The scientific name of the great rhododendron is Rhododendron maximum. It is commonly known as rose bay. This evergreen bush is related to the azalea. It can grow to be 5 to 40 feet tall, depending on how it is pruned. Great rhododendrons have twisty, woody stems that may form a thicket.
The bark of the great rhododendron starts as smooth, reddish brown. It is thin and breaks into scales as it ages. Stout branches start off yellowish-green with reddish brown hairs. As the branches age they turn rusty colored first then gray. As the branches age, they transition from soft and flexible to stiff.
Great rhododendron leaves start as scaly leaf buds on flowerless branches. They unfurl to be a 4- to 10-inch-long oval with rolled edges. They are shining bright green on top and dull-colored underneath. The evergreen leaves have a leathery texture. In winter, the stiff leaves tend to curl up.
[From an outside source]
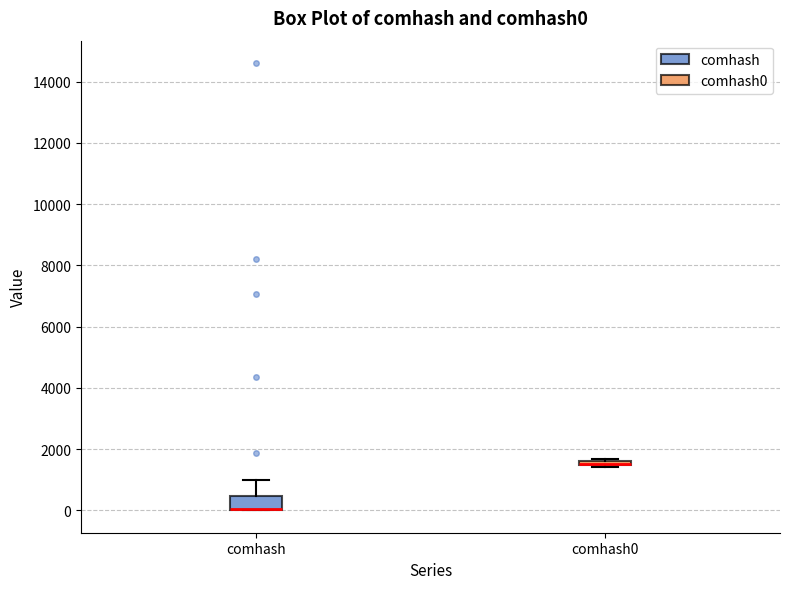

Which box is the tallest, from its lower edge to its upper edge?

comhash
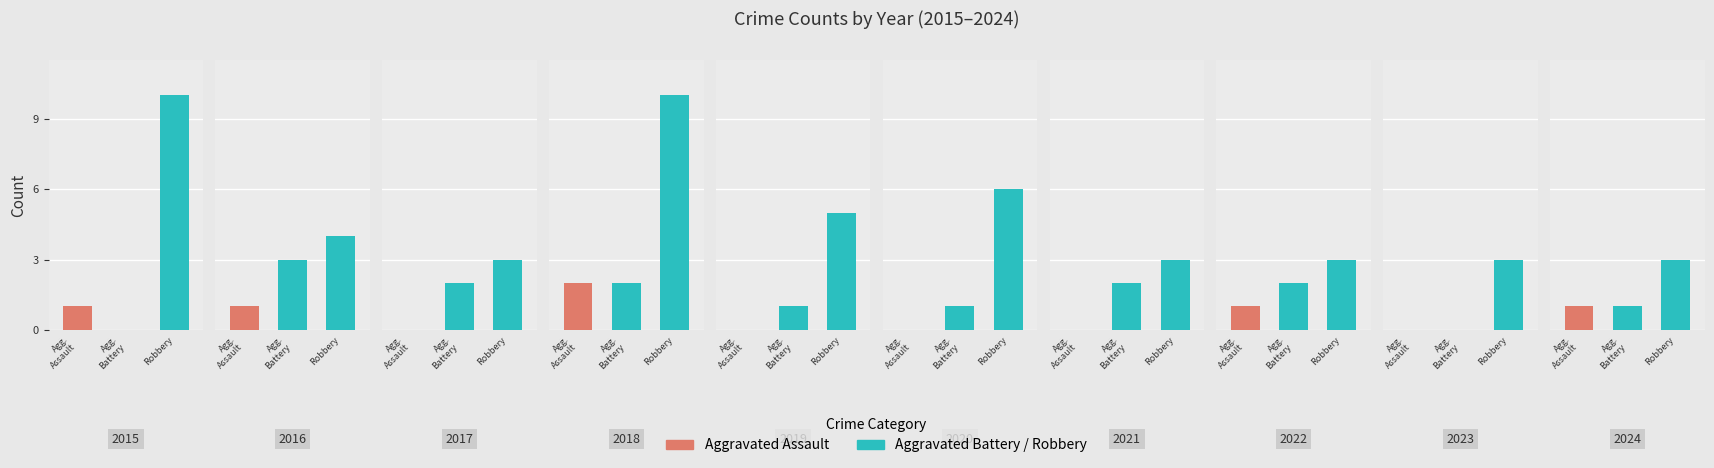

At which label is Aggravated Assault closest to 1?

2015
Flower buds are large and conical. The buds open in June and display five-lobed, bell-shaped flowers that are 1½ inches across. The blossoms have hairy and spotted throats containing 8 to 12 curved stamens. Great rhododendron flowers are grouped together in clusters that are 5 to 8 inches across. Rose, purple and white flowers bloom until early summer.
Green capsules ½-inch long appear wherever a flower bloomed. These narrow fruits split along five lines and contain several seeds. The seeds are ejected in autumn, but the fruit hangs on to the branches all winter.
Great rhododendrons can be propagated through stem tip cuttings in the early summer. Cuttings grow roots in eight to 12 weeks when the soil temperature is 75 to 80 degrees F. Collect seeds in autumn and sow them in the spring. Germination takes six to eight weeks with daytime temperatures around 86 degrees F and nighttime temperatures of 68 degrees F.